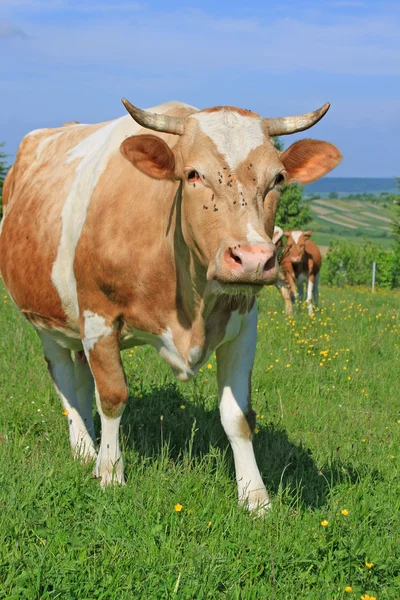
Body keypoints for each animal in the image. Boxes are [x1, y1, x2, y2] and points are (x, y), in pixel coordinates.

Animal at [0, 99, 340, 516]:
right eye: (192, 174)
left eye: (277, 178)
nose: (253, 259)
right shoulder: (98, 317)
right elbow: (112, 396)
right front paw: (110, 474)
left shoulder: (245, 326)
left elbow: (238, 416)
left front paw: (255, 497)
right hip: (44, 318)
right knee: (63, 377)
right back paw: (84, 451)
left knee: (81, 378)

++++++++++

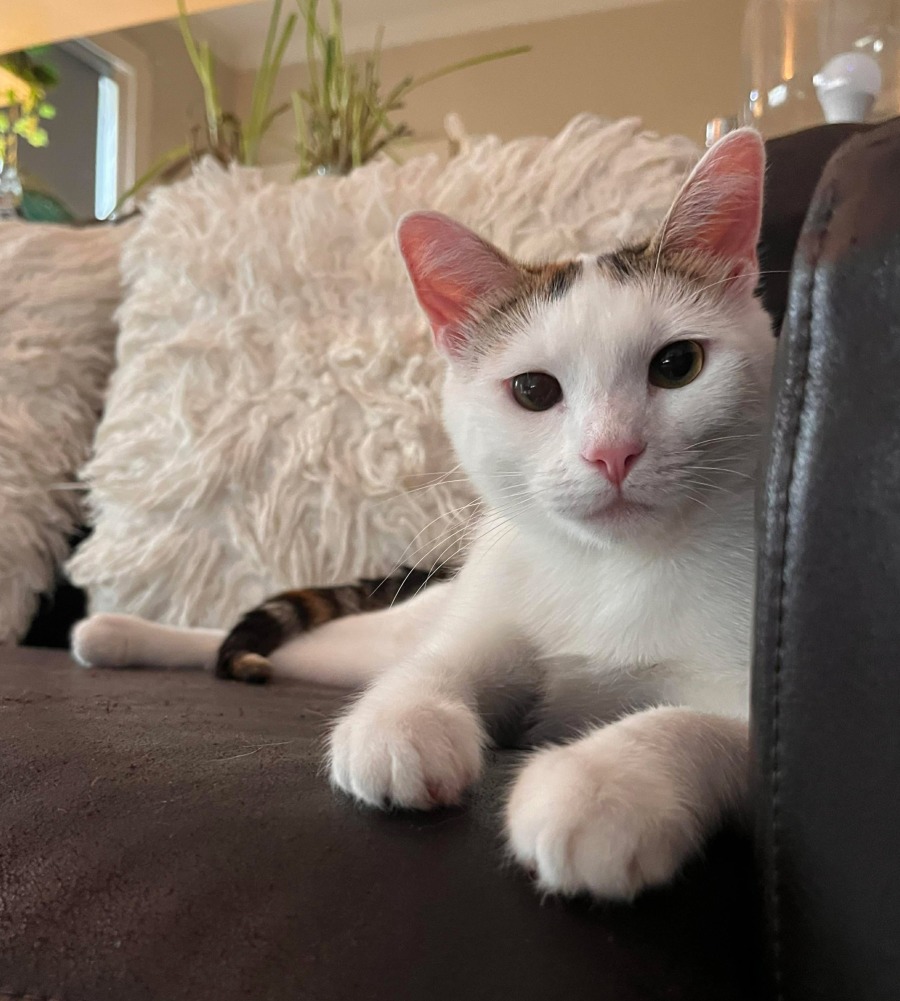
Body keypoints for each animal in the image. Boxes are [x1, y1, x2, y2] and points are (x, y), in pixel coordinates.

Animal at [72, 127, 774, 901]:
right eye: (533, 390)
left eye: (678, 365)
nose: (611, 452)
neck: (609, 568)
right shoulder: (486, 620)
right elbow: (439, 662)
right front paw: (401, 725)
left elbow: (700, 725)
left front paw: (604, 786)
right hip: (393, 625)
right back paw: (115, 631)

++++++++++

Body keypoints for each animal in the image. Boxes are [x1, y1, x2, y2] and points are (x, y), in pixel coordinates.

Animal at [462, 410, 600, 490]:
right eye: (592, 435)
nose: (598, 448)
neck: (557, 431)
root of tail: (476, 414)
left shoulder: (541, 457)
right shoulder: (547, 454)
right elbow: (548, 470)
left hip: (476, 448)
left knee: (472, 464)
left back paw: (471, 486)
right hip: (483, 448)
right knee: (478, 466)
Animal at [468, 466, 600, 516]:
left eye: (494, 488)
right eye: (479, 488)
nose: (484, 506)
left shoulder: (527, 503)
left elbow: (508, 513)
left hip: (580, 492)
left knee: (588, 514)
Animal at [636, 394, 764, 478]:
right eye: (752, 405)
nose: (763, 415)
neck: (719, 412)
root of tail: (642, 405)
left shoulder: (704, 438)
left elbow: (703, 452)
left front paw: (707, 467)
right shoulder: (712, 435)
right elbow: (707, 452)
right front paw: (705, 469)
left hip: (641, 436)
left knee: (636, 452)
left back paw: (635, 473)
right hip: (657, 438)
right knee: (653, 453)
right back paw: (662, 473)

++++++++++

= ASSIGNMENT =
The answer should consist of every line from the listing above that includes the word "elbow".

= WRITTEN SOLUTION =
right elbow: (112, 396)
left elbow: (238, 416)
right elbow: (439, 662)
left elbow: (700, 725)
right elbow: (548, 470)
left elbow: (508, 513)
left elbow: (703, 452)
right elbow: (707, 452)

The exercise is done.